How does that work? It’s fairly simple. Most AIs learn a lot of basic knowledge that helps them make decisions. For example, an AI trained to distinguish cats and dogs may learn to look for different contours in the face and body, and to look at different colouration.
A lot of other animals will differ in these ways as well. And just by giving the AI a few examples of elephants (for example), it can learn to identify elephants. This process is muc faster – sine it uses knowledge the AI already has, the creation of this new AI takes far less math – and thus less energy
Just like pruning this is a way to make a very powerful, energy-hungry AI once, and then to take advantage of that AI to make many future tasks much more energy efficient. And guess what? This can also lead to higher performance than creating a new AI from scratch as well [4]!
Revisiting Red AI
In my last post, I referenced what is called "Red AI" – extremely resource-hungry AI based on large data and computational power [5].

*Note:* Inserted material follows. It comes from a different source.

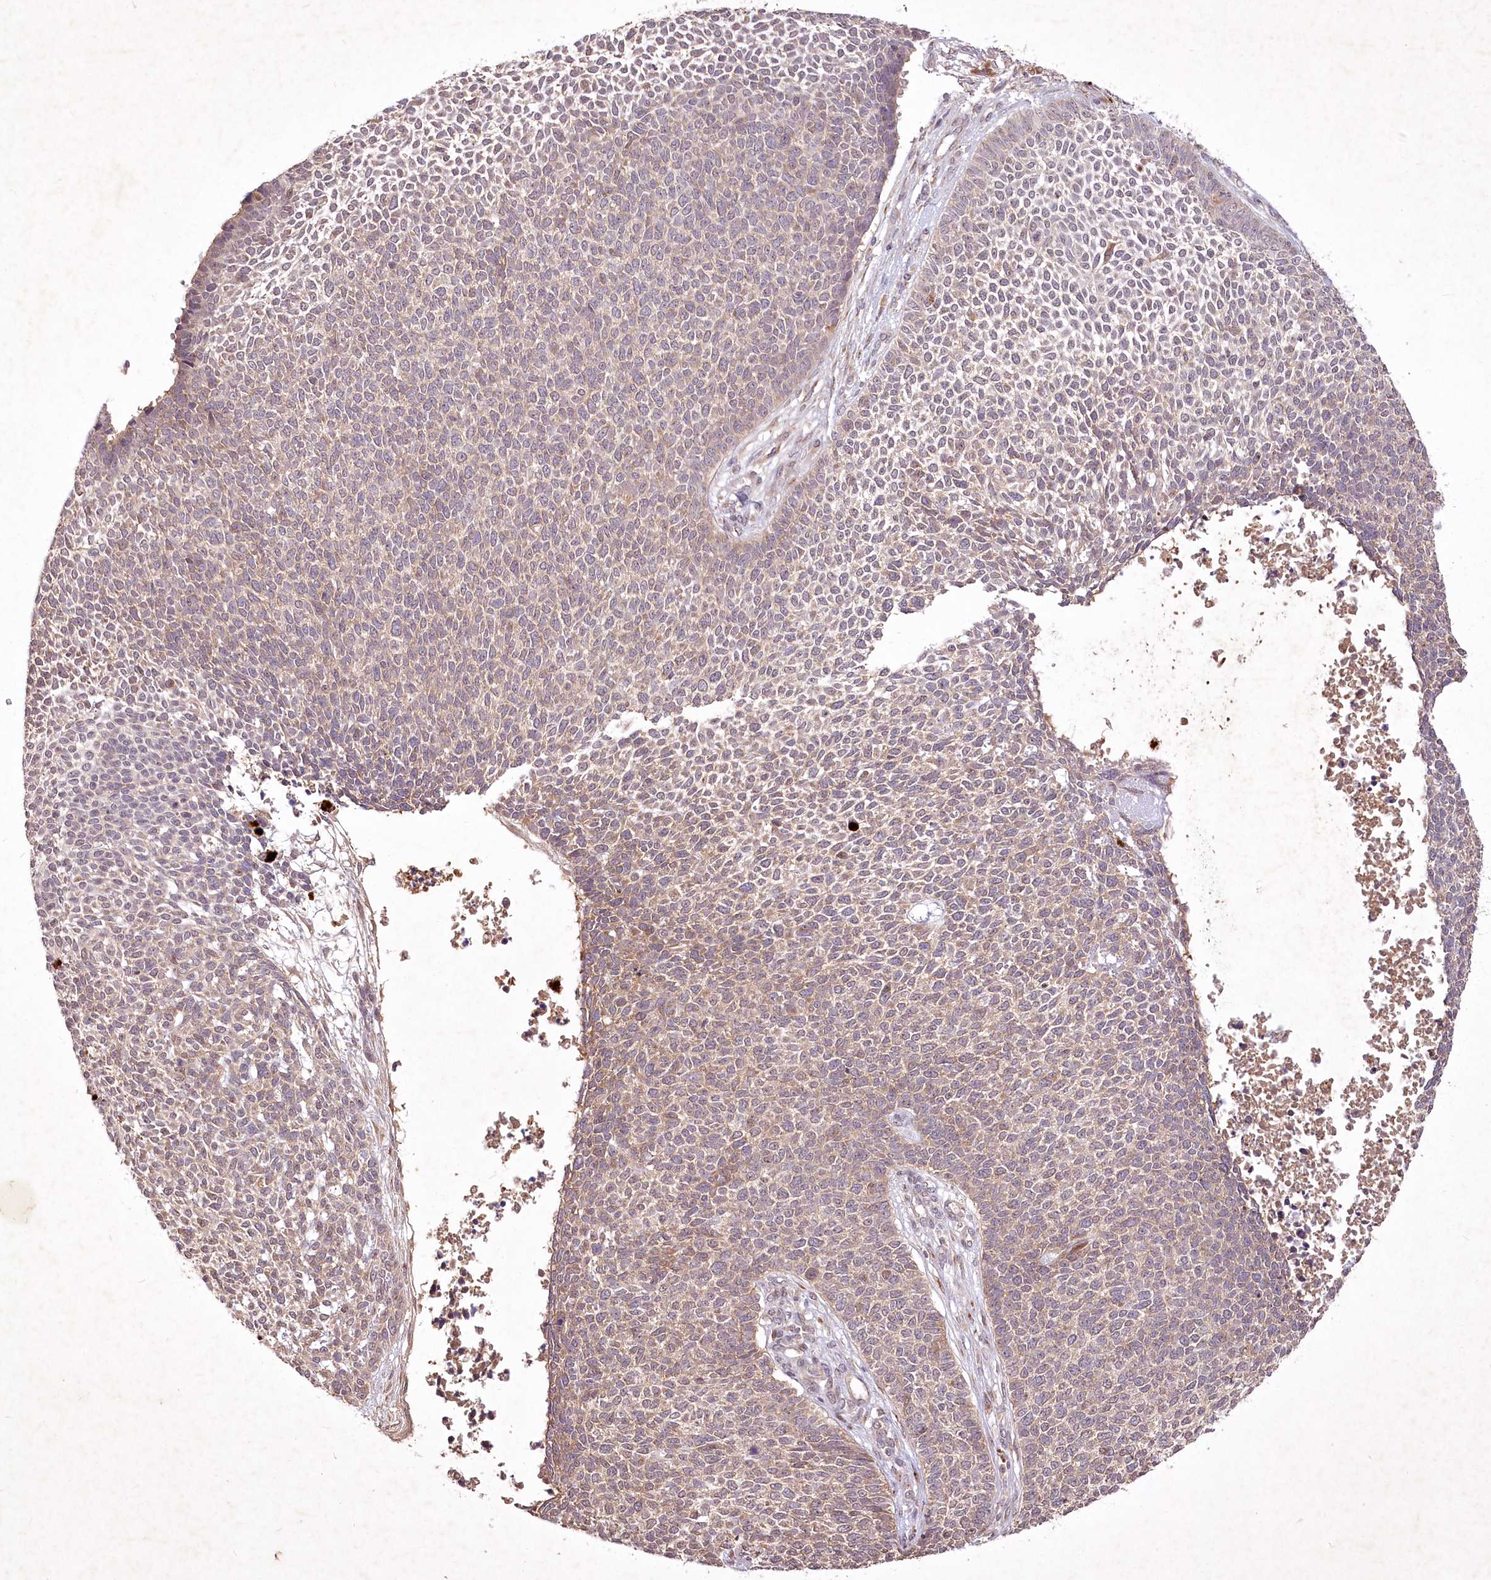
{"staining": {"intensity": "weak", "quantity": "25%-75%", "location": "cytoplasmic/membranous"}, "tissue": "skin cancer", "cell_type": "Tumor cells", "image_type": "cancer", "snomed": [{"axis": "morphology", "description": "Basal cell carcinoma"}, {"axis": "topography", "description": "Skin"}], "caption": "This micrograph reveals skin cancer stained with immunohistochemistry (IHC) to label a protein in brown. The cytoplasmic/membranous of tumor cells show weak positivity for the protein. Nuclei are counter-stained blue.", "gene": "IRAK1BP1", "patient": {"sex": "female", "age": 84}}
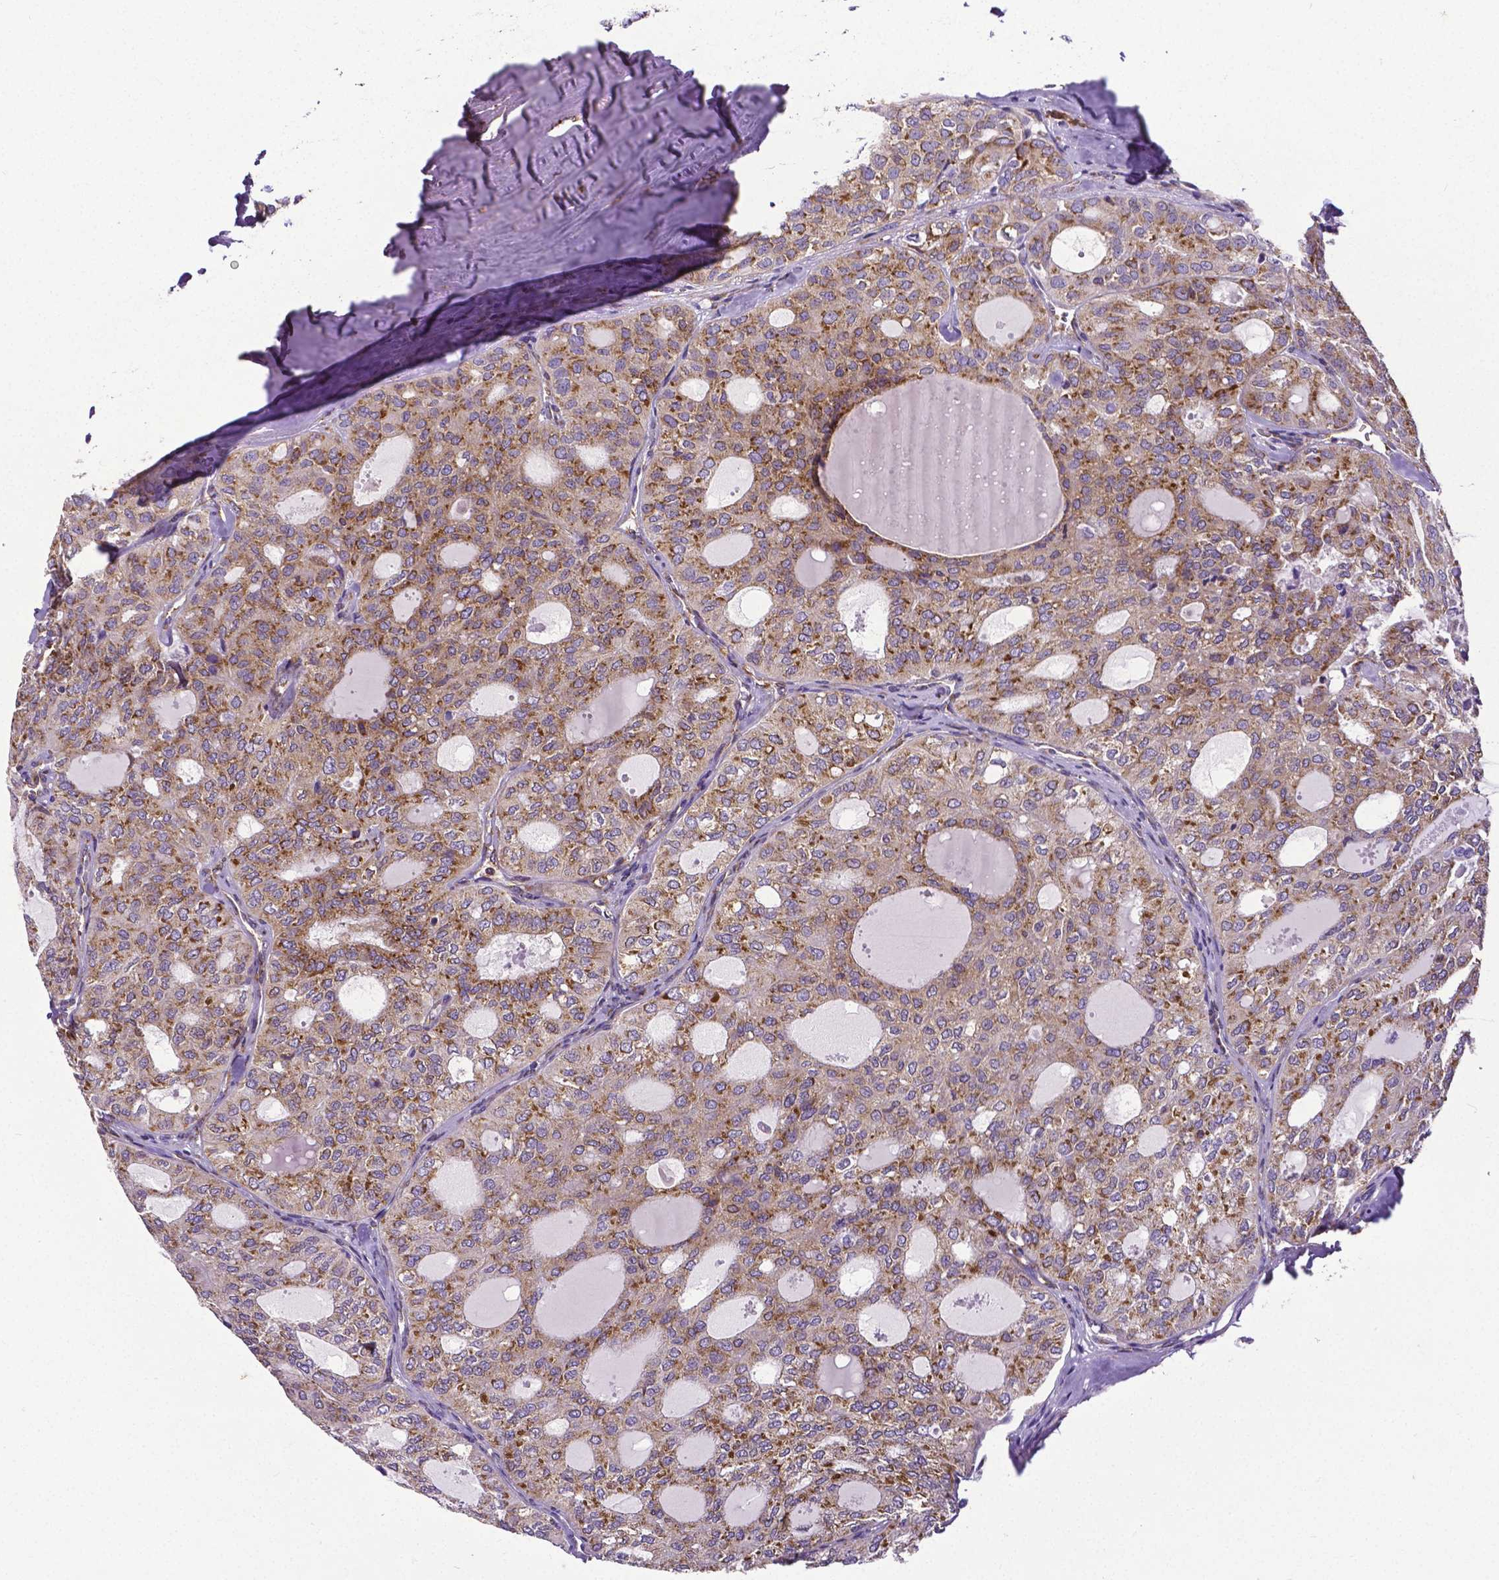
{"staining": {"intensity": "moderate", "quantity": "25%-75%", "location": "cytoplasmic/membranous"}, "tissue": "thyroid cancer", "cell_type": "Tumor cells", "image_type": "cancer", "snomed": [{"axis": "morphology", "description": "Follicular adenoma carcinoma, NOS"}, {"axis": "topography", "description": "Thyroid gland"}], "caption": "Tumor cells exhibit moderate cytoplasmic/membranous positivity in about 25%-75% of cells in thyroid cancer (follicular adenoma carcinoma). Nuclei are stained in blue.", "gene": "MTDH", "patient": {"sex": "male", "age": 75}}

I now seek to add nuance to that definition with one question: which AI is more "Red": the one that took huge amounts of energy to create, but which can be used with very little energy? Or the one that was created cheaply, but that takes relatively more energy to be used down the line?
Like everything else, this is a balance. "Red" and "Green" are good labels – but discussing them must be informed by a whole-picture view.
Ultimately, labelling AI as "Green" or "Red" can be useful – but at a certain point, it loses value. There are many nuances that exist that these terms cannot capture.
Why do I Care?
After reading the above, I can imagine you may be asking "What do I care? I’m not planning to create an AI."
The point of this is to make sustainability part of the dialogue, and to allow the general public to talk to and debate the major points of it. AI should not be a "black box" – people should know how it works.
AI has revolutionized our lives. Everything we do now – from writing on computers will spelling and grammar checkers to talking to Siri / Alexa / Google, we are interacting with AIs. And all of those AIs took energy to create.
AI is all around us. But so is the Climate crisis. I we want to be able to use modern technology sustainably, we need to focus on technology that uses less energy. And the more people know about this, and talk about it, the more they can push for informed government policy. It’s not about stopping AI, but learning how we can create and use it responsibly.
So when you hear AI being used, remember to engage in that dialogue – and to bring sustainability into the conversation.
Conclusion
Making AI sustainable requires that we think about how and where AIs are created. Like everything else, this can be boiled down to the motto "reduce, reuse, recycle". Here are the key take-aways:
- Reduce the amount of energy needed during and after AI creation
- Reuse the small, pruned AIs rather than the original AI
- Recycle good AIs to create other AIs more efficiently
- Public dialogue and policy relating to AI should take into account these options – painting AI as "good" or "bad" (or "Red" and "Green" alone is not useful
References
- Jones N. How to stop data centres from gobbling up the world’s electricity. Nature. 2018 Sep;561(7722):163–166. doi: 10.1038/d41586–018–06610-y. PMID: 30209383.
- Lacoste, Alexandre & Luccioni, Alexandra & Schmidt, Victor & Dandres, Thomas. (2019). Quantifying the Carbon Emissions of Machine Learning.
- Frankle, Jonathan & Carbin, Michael. (2018). The Lottery Ticket Hypothesis: Training Pruned Neural Networks.
- Hu, Z., Dong, Y., Wang, K., Chang, K.W., & Sun, Y. (2020). GPT-GNN: Generative Pre-Training of Graph Neural Networks. In KDD.
- Schwartz, Roy, et al. "Green ai." Communications of the ACM 63.12 (2020): 54–63.